IMIS

Background

Biologging technologies have yielded new insights into the ecology and behaviour of elasmobranchs, but to date, most studies involve animal capture and restraint to attach tags. Capturing animals usually results in a period of atypical behaviour after release and is undesirable or simply not possible for large and vulnerable elasmobranchs such as mobulas and whale sharks. To avoid animal capture and restraint, we developed and tested two non-invasive multisensor towed tags.

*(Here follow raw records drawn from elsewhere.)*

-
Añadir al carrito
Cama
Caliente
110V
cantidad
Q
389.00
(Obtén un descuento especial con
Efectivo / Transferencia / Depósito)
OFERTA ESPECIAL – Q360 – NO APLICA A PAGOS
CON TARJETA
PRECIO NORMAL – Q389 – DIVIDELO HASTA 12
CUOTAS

The use of towed packages creates additional data analytical challenges relative to fixed packages because towed devices wobble independently of animal movements. We present five examples, two mobulas (reef manta and sicklefin devil ray) and three sharks (blue, tiger and whale shark), to illustrate the advantages and challenges of this approach. We used animal-borne video to validate behavioural data derived from accelerometers and conducted an experiment to compare accelerometer data from attached and towed tags simultaneously deployed on a shark.

Results

We used fluid dynamic models to calculate the added drag of towed devices on target species. We found that drag impact is acceptable for short-term tagging of large mobulas, but the drag penalty associated with the current camera tag design is greater than 5% for most mature blue sharks. Despite wobble effects, swimming behaviour (tail-beat and wing-stroke frequency) captured by towed accelerometers was consistent with those attached directly to the animal and with data from animal-borne video. Global Positioning System (GPS) sensors recorded up to 28 and 9 geolocations per hour of surface swimming by sicklefin devil ray and blue sharks, respectively.

Conclusions

Towed tags with non-invasive attachments provide an effective alternative for acquiring high-resolution behaviour and environmental data without capturing and handling animals. This tool yields great potential to advance current knowledge of mobula ecology and behaviour without capture or invasive tagging.